PROVIDED ENTRIES:
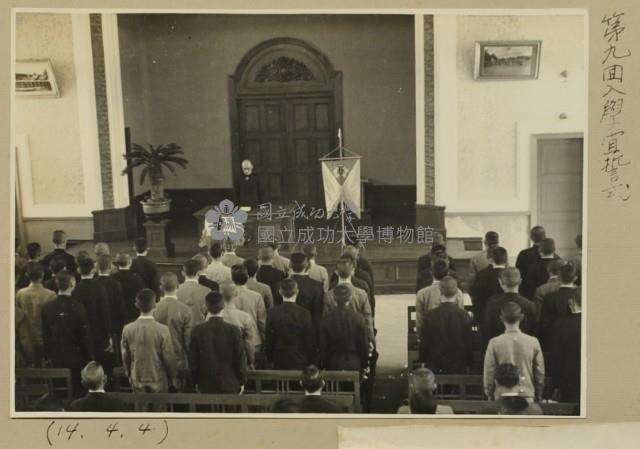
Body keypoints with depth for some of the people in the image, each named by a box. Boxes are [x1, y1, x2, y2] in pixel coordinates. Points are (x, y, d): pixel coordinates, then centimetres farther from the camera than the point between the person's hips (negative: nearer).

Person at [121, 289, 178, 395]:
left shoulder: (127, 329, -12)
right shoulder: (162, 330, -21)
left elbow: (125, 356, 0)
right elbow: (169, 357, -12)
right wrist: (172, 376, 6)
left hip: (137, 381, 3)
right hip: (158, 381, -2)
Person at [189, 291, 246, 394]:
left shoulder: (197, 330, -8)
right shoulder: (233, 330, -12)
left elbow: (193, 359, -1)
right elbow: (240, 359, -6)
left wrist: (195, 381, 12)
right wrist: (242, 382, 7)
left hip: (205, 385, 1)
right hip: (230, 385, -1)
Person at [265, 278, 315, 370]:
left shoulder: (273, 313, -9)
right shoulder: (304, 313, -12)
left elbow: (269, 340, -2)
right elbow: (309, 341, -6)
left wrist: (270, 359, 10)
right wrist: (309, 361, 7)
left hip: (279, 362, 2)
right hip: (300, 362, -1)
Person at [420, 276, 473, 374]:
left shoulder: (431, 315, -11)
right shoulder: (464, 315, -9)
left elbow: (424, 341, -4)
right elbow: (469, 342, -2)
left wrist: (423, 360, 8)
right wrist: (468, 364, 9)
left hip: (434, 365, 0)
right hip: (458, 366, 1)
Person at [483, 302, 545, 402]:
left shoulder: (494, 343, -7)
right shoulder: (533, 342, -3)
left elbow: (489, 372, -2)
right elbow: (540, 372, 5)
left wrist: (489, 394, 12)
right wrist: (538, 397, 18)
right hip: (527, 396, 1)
--
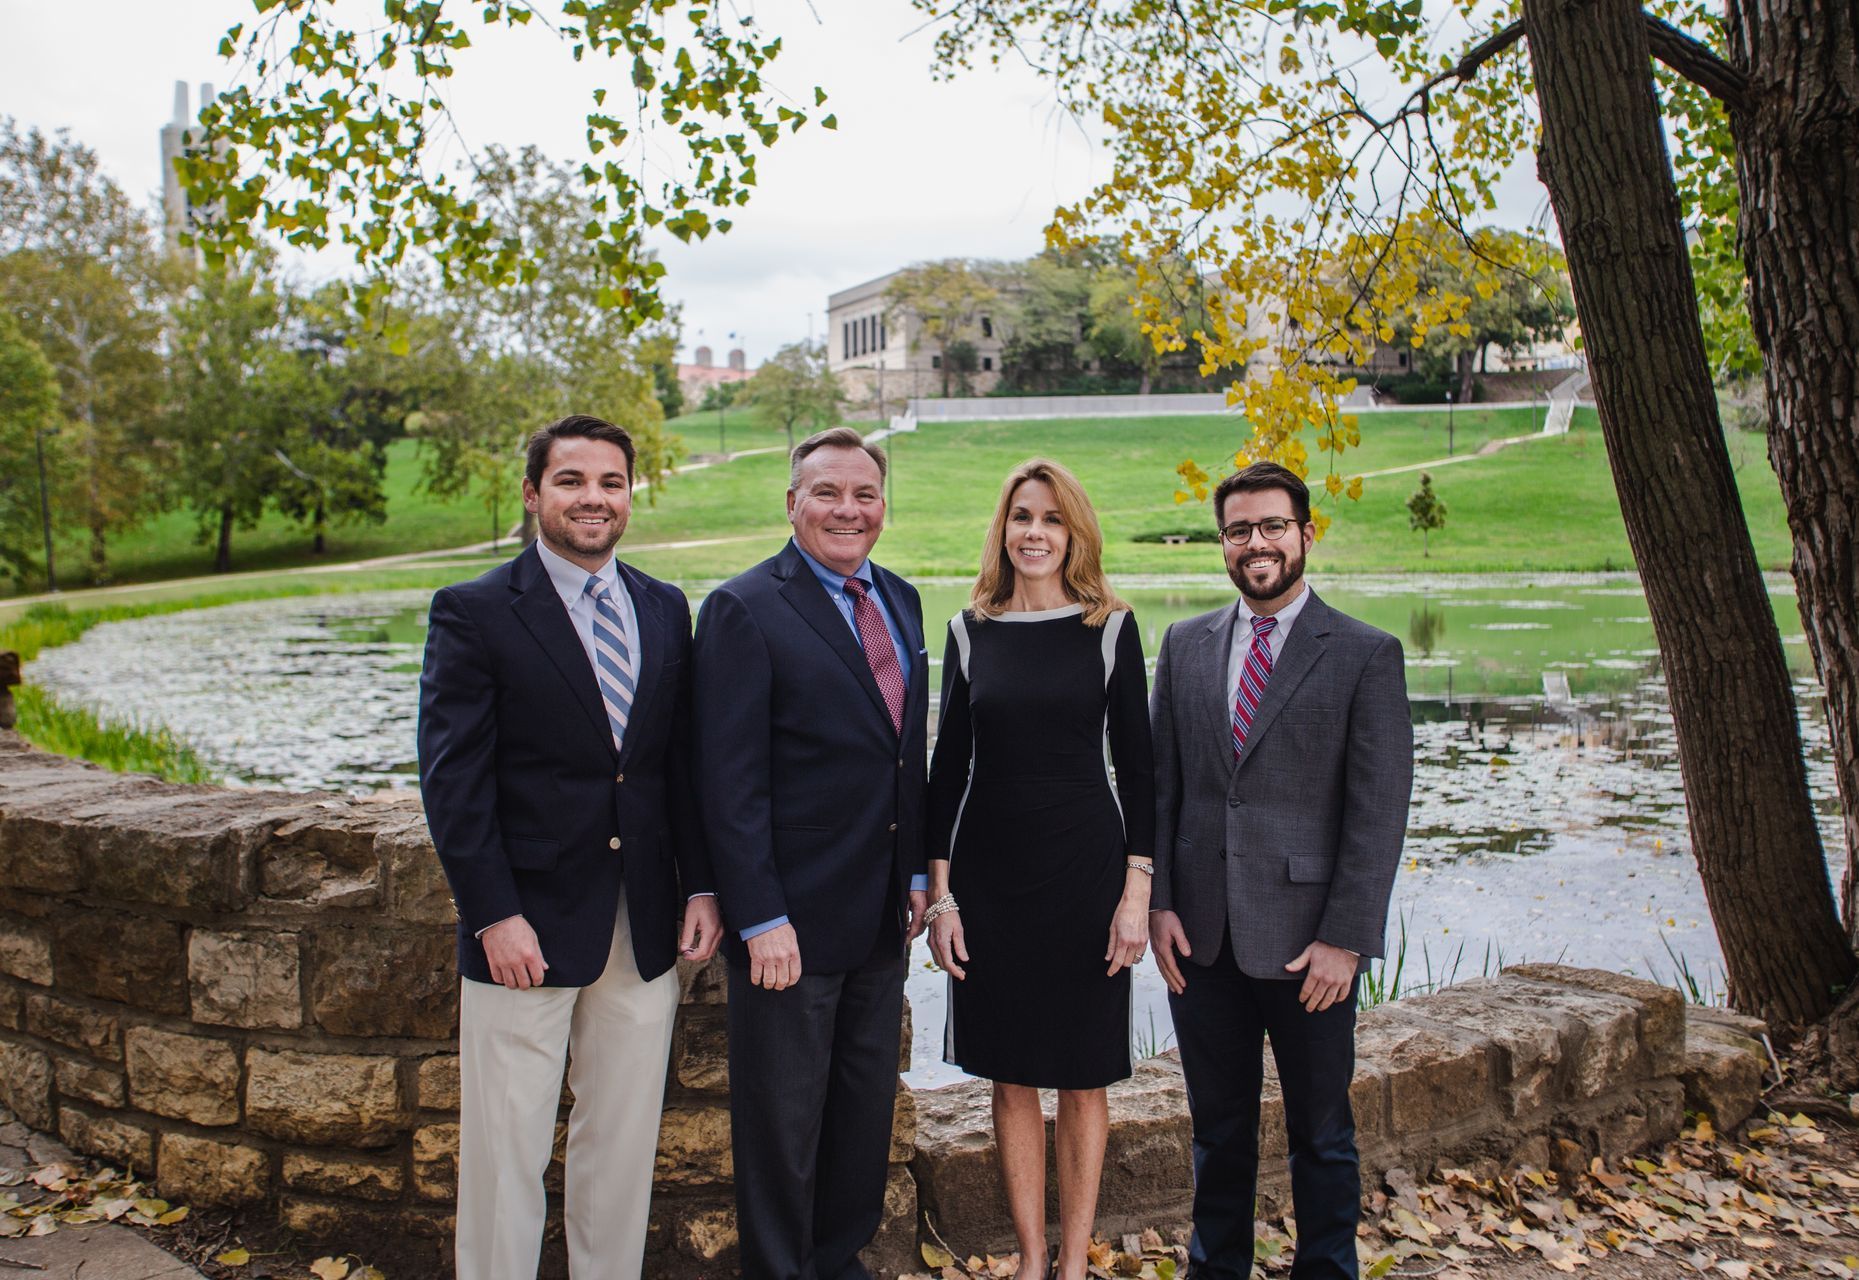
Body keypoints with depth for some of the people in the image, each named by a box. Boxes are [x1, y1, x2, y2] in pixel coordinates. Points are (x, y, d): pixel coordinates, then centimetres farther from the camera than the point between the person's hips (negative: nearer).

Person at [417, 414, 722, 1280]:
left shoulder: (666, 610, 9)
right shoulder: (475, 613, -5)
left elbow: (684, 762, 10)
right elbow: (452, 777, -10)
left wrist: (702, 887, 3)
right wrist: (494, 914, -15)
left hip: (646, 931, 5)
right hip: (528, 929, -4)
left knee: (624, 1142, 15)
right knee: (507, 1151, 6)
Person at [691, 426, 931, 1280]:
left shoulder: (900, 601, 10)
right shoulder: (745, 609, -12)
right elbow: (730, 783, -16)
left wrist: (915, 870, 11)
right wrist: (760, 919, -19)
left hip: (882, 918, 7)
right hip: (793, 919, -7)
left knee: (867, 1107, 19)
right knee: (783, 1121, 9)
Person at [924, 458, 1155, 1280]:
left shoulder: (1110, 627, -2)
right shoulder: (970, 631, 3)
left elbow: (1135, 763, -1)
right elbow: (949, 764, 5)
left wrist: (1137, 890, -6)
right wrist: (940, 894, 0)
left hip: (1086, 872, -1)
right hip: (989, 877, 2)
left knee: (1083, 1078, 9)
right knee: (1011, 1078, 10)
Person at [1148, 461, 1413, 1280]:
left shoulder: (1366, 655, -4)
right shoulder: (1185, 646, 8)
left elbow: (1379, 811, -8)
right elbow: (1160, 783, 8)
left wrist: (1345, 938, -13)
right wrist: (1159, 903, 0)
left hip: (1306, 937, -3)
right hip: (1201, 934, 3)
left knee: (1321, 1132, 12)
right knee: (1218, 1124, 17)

EXERCISE DESCRIPTION:
Rewrite the rows starting with the line with "left hip: (882, 918, 7)" and going on through the line with "right knee: (1218, 1124, 17)", substituting "Figure at" for every "Person at" and leaving everything else unchanged. Return only those rows.

TASK OUTPUT:
left hip: (882, 918, 7)
right hip: (793, 919, -7)
left knee: (867, 1107, 19)
right knee: (783, 1121, 9)
Figure at [924, 458, 1155, 1280]:
left shoulder: (1110, 627, -2)
right shoulder: (970, 631, 3)
left elbow: (1135, 763, -1)
right elbow: (949, 764, 5)
left wrist: (1137, 890, -6)
right wrist: (940, 894, 0)
left hip: (1086, 872, -1)
right hip: (989, 877, 2)
left knee: (1083, 1078, 9)
right knee: (1011, 1078, 10)
Figure at [1148, 461, 1413, 1280]:
left shoulder: (1366, 655, -4)
right shoulder: (1185, 646, 8)
left elbow: (1379, 811, -8)
right elbow: (1160, 783, 8)
left wrist: (1345, 938, -13)
right wrist: (1159, 903, 0)
left hip: (1306, 937, -3)
right hip: (1201, 934, 3)
left knee: (1321, 1132, 12)
right knee: (1218, 1124, 17)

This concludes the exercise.